Prompt A:
Answer these questions from the article on Greece's budget deficit, one line each:
(i) What was the primary budget deficit for the first seven months of the year?
(ii) What was the primary deficit for the same period in 2020?
(iii) By how much did net revenue fall short of the target?
Prompt B:
Decide whether each statement agrees with the article on Greece's budget deficit. Answer yes or no and quote the words that settle it.
(i) The government spent more than €6.3 billion on Covid-19 aid.
(ii) The primary deficit was lower than in the same period of 2020.
(iii) The tax shortfall came to €45 million.
Prompt C: Continue the article on Greece's budget deficit from its last sentence.

Extracted text:
Greece’s primary budget deficit for the first seven months of the year was smaller than the revised projections made in July, despite the fact that the government spent over €6.3 billion in aid related to the Covid-19 pandemic.
Specifically, the primary budget deficit, which excludes payments on the country’s debt, stood at €9.077 billion, compared to the revised estimate of €9.602 billion included in the July report on the medium-term plan (2022-25).
The primary deficit is still higher than during the same period in 2020 (€7.463 billion). The medium-term plan forecasts a primary deficit for the whole of 2021 equal to 7.1% of the country’s gross domestic product (GDP), up from 6.7% in 2020.
The government managed to contain the deficit to below estimated levels, despite the fact that net revenue was €650 million short of the target, including a tax shortfall of €45 million. Also, the country had not taken into account a receipt of €644 million from the 2016 Agreement on Net Financial Assets.

Data shown:

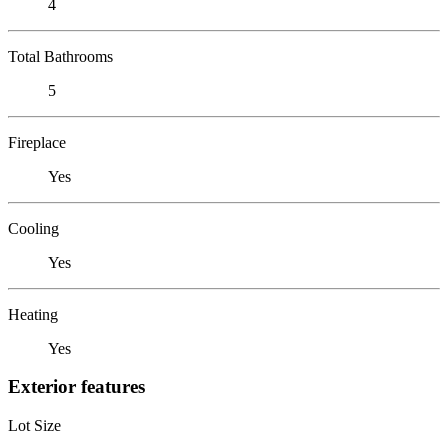
4
Total Bathrooms
5
Fireplace
Yes
Cooling
Yes
Heating
Yes
Exterior features
Lot Size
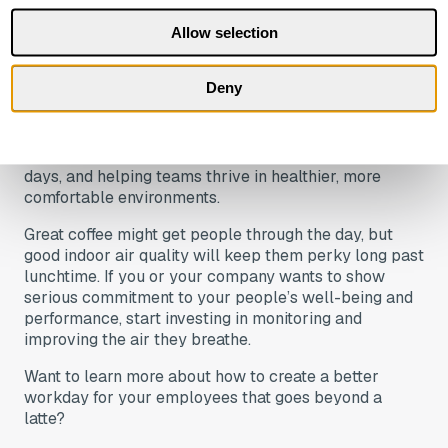
Sure, coffee might seem like the cheaper option.
Allow selection
However, the hidden costs of poor air, such as
absenteeism, sick days, low productivity, and high
Deny
staff turnover, will ultimately have a far greater
impact on your bottom line and your company’s
reputation. IAQ monitoring, on the other hand, is a no-
brainer for boosting productivity, cutting down on sick
days, and helping teams thrive in healthier, more
comfortable environments.
Great coffee might get people through the day, but
good indoor air quality will keep them perky long past
lunchtime. If you or your company wants to show
serious commitment to your people’s well-being and
performance, start investing in monitoring and
improving the air they breathe.
Want to learn more about how to create a better
workday for your employees that goes beyond a
latte?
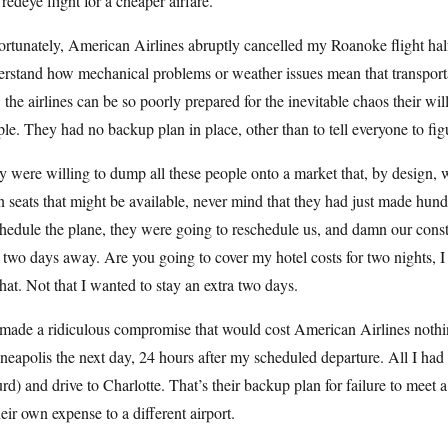
 redeye flight for a cheaper airfare.
rtunately, American Airlines abruptly cancelled my Roanoke flight half
rstand how mechanical problems or weather issues mean that transporta
the airlines can be so poorly prepared for the inevitable chaos their wil
le. They had no backup plan in place, other than to tell everyone to figu
 were willing to dump all these people onto a market that, by design,
 seats that might be available, never mind that they had just made hund
hedule the plane, they were going to reschedule us, and damn our constrai
two days away. Are you going to cover my hotel costs for two nights, I
that. Not that I wanted to stay an extra two days.
made a ridiculous compromise that would cost American Airlines nothin
eapolis the next day, 24 hours after my scheduled departure. All I had 
rd) and drive to Charlotte. That’s their backup plan for failure to meet
heir own expense to a different airport.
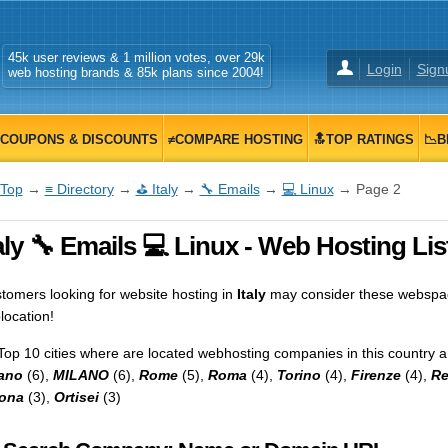
45k user reviews & 1 million votes, over 29k
Login
Sign
web hosting brands & 85k plans since 2004!
COUPONS & DISCOUNTS
≠COMPARE HOSTING
🔝TOP RATINGS
📉B
Top
→
≡ Directory
→
⛳ Italy
→
🔧 Emails
→
💻 Linux
→ Page 2
aly 🔧 Emails 💻 Linux - Web Hosting Lis
tomers looking for website hosting in
Italy
may consider these webspace
location!
Top 10 cities where are located webhosting companies in this country a
ano
(6),
MILANO
(6),
Rome
(5),
Roma
(4),
Torino
(4),
Firenze
(4),
R
ona
(3),
Ortisei
(3)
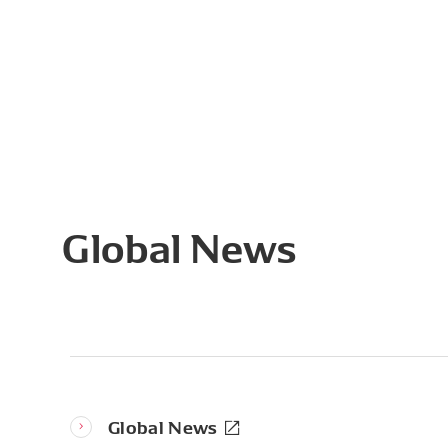
Global News
Global News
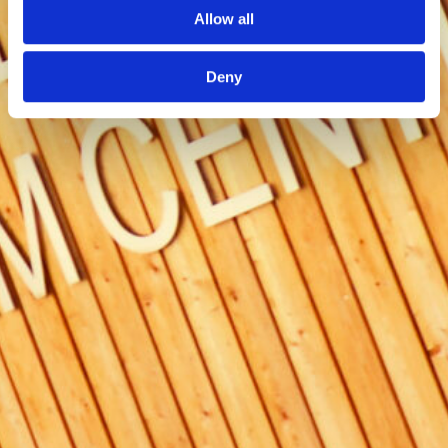
Allow all
Deny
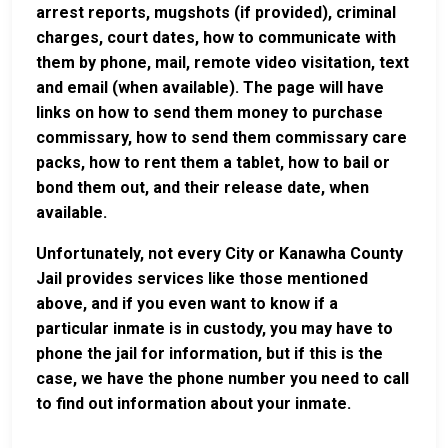
arrest reports, mugshots (if provided), criminal
charges, court dates, how to communicate with
them by phone, mail, remote video visitation, text
and email (when available). The page will have
links on how to send them money to purchase
commissary, how to send them commissary care
packs, how to rent them a tablet, how to bail or
bond them out, and their release date, when
available.
Unfortunately, not every City or Kanawha County
Jail provides services like those mentioned
above, and if you even want to know if a
particular inmate is in custody, you may have to
phone the jail for information, but if this is the
case, we have the phone number you need to call
to find out information about your inmate.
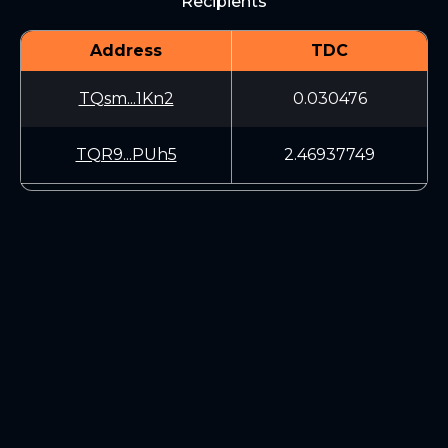
Recipients
Address
TDC
TQsm...1Kn2
0.030476
TQR9...PUh5
2.46937749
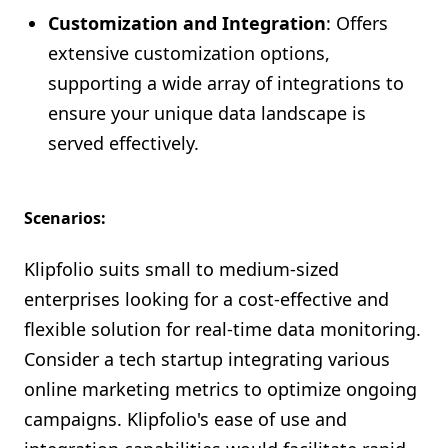
Customization and Integration
: Offers
extensive customization options,
supporting a wide array of integrations to
ensure your unique data landscape is
served effectively.
Scenarios:
Klipfolio suits small to medium-sized
enterprises looking for a cost-effective and
flexible solution for real-time data monitoring.
Consider a tech startup integrating various
online marketing metrics to optimize ongoing
campaigns. Klipfolio's ease of use and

Response area A:
(i) €9.077 billion
(ii) €7.463 billion
(iii) €650 million

Response area B:
(i) Yes: "the government spent over €6.3 billion in aid related to the Covid-19 pandemic"
(ii) No: "The primary deficit is still higher than during the same period in 2020 (€7.463 billion)."
(iii) Yes: "including a tax shortfall of €45 million"

Response area C:
The state spent over €6 billion to mitigate the economic effects of the pandemic. The heaviest expenditure was the reimbursement of prepaid taxes, which cost the state €2.726 billion. In second place was the special purpose payout to affected individuals and businesses, which came to €1.871 billion. Also, €715 million was paid to property owners as compensation for lost or frozen rents, €200 million was used to subsidize loan payments, €493 million was paid to small and very small regional enterprises hard hit by the pandemic, €104 million was provided by the Public Investment Program to subsidize the interest on loans made by small and medium-sized enterprises and the same program provided another €220 million for loan guarantees.
The total amount in pandemic aid for the first seven months of 2021 came to €6.329 billion.
A problematic part is the lower-than-expected revenues from the Public Investment Program. In July, revenue was only €90 million, compared to an expected €1.150 billion. A top Finance Ministry official said that this is partly due to a delayed payment from the EU. Also, tax revenue was €125 million short of the target, because of the extension to the deadline for filing tax returns.